START Material for the task

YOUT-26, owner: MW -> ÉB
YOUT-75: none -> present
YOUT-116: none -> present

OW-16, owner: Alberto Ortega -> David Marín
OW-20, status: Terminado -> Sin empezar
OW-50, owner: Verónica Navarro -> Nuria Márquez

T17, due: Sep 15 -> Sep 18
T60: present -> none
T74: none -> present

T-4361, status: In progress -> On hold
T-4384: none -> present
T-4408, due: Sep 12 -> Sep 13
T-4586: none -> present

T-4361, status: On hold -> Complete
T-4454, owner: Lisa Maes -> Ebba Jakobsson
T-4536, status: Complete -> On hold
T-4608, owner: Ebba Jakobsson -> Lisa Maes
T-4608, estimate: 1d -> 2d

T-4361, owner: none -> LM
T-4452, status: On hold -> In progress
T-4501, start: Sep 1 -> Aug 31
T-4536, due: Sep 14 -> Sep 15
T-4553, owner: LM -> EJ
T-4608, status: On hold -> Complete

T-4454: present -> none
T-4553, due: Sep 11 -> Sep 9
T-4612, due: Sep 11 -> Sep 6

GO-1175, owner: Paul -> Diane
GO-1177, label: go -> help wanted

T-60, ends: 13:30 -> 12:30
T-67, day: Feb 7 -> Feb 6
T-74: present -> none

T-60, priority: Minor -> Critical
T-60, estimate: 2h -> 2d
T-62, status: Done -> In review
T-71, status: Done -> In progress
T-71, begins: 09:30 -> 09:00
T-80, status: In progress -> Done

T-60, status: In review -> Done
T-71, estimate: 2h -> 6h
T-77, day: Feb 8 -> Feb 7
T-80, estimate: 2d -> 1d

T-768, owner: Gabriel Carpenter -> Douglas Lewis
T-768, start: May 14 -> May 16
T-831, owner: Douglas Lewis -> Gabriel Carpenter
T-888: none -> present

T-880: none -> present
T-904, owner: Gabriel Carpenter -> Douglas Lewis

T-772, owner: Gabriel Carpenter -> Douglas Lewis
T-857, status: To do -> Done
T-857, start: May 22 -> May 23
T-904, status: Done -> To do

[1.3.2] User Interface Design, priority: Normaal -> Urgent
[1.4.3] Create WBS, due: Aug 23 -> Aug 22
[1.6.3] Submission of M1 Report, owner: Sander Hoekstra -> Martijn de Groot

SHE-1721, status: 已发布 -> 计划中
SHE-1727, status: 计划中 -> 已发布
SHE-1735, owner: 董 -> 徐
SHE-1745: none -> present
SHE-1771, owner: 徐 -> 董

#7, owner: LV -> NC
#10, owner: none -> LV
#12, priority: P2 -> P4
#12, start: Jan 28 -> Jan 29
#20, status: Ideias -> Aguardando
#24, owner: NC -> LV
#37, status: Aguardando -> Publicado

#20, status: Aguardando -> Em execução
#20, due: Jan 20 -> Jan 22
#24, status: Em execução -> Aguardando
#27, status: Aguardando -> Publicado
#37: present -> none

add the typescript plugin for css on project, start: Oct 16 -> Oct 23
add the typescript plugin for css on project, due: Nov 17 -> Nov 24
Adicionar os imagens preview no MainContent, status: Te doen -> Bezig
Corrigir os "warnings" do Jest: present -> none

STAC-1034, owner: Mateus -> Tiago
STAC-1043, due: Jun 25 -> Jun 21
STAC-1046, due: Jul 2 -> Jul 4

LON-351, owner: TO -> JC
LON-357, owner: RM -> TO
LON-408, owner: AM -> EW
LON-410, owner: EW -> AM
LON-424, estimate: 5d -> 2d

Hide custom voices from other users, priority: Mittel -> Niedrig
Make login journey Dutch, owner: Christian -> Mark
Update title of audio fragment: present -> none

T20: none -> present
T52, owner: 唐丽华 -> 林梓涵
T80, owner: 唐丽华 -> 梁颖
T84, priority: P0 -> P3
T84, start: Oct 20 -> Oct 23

END Material for the task

(Task statement): Copy out the entries. Leave every line exactly as it is.

(Result below):
YOUT-26, owner: MW -> ÉB
YOUT-75: none -> present
YOUT-116: none -> present

OW-16, owner: Alberto Ortega -> David Marín
OW-20, status: Terminado -> Sin empezar
OW-50, owner: Verónica Navarro -> Nuria Márquez

T17, due: Sep 15 -> Sep 18
T60: present -> none
T74: none -> present

T-4361, status: In progress -> On hold
T-4384: none -> present
T-4408, due: Sep 12 -> Sep 13
T-4586: none -> present

T-4361, status: On hold -> Complete
T-4454, owner: Lisa Maes -> Ebba Jakobsson
T-4536, status: Complete -> On hold
T-4608, owner: Ebba Jakobsson -> Lisa Maes
T-4608, estimate: 1d -> 2d

T-4361, owner: none -> LM
T-4452, status: On hold -> In progress
T-4501, start: Sep 1 -> Aug 31
T-4536, due: Sep 14 -> Sep 15
T-4553, owner: LM -> EJ
T-4608, status: On hold -> Complete

T-4454: present -> none
T-4553, due: Sep 11 -> Sep 9
T-4612, due: Sep 11 -> Sep 6

GO-1175, owner: Paul -> Diane
GO-1177, label: go -> help wanted

T-60, ends: 13:30 -> 12:30
T-67, day: Feb 7 -> Feb 6
T-74: present -> none

T-60, priority: Minor -> Critical
T-60, estimate: 2h -> 2d
T-62, status: Done -> In review
T-71, status: Done -> In progress
T-71, begins: 09:30 -> 09:00
T-80, status: In progress -> Done

T-60, status: In review -> Done
T-71, estimate: 2h -> 6h
T-77, day: Feb 8 -> Feb 7
T-80, estimate: 2d -> 1d

T-768, owner: Gabriel Carpenter -> Douglas Lewis
T-768, start: May 14 -> May 16
T-831, owner: Douglas Lewis -> Gabriel Carpenter
T-888: none -> present

T-880: none -> present
T-904, owner: Gabriel Carpenter -> Douglas Lewis

T-772, owner: Gabriel Carpenter -> Douglas Lewis
T-857, status: To do -> Done
T-857, start: May 22 -> May 23
T-904, status: Done -> To do

[1.3.2] User Interface Design, priority: Normaal -> Urgent
[1.4.3] Create WBS, due: Aug 23 -> Aug 22
[1.6.3] Submission of M1 Report, owner: Sander Hoekstra -> Martijn de Groot

SHE-1721, status: 已发布 -> 计划中
SHE-1727, status: 计划中 -> 已发布
SHE-1735, owner: 董 -> 徐
SHE-1745: none -> present
SHE-1771, owner: 徐 -> 董

#7, owner: LV -> NC
#10, owner: none -> LV
#12, priority: P2 -> P4
#12, start: Jan 28 -> Jan 29
#20, status: Ideias -> Aguardando
#24, owner: NC -> LV
#37, status: Aguardando -> Publicado

#20, status: Aguardando -> Em execução
#20, due: Jan 20 -> Jan 22
#24, status: Em execução -> Aguardando
#27, status: Aguardando -> Publicado
#37: present -> none

add the typescript plugin for css on project, start: Oct 16 -> Oct 23
add the typescript plugin for css on project, due: Nov 17 -> Nov 24
Adicionar os imagens preview no MainContent, status: Te doen -> Bezig
Corrigir os "warnings" do Jest: present -> none

STAC-1034, owner: Mateus -> Tiago
STAC-1043, due: Jun 25 -> Jun 21
STAC-1046, due: Jul 2 -> Jul 4

LON-351, owner: TO -> JC
LON-357, owner: RM -> TO
LON-408, owner: AM -> EW
LON-410, owner: EW -> AM
LON-424, estimate: 5d -> 2d

Hide custom voices from other users, priority: Mittel -> Niedrig
Make login journey Dutch, owner: Christian -> Mark
Update title of audio fragment: present -> none

T20: none -> present
T52, owner: 唐丽华 -> 林梓涵
T80, owner: 唐丽华 -> 梁颖
T84, priority: P0 -> P3
T84, start: Oct 20 -> Oct 23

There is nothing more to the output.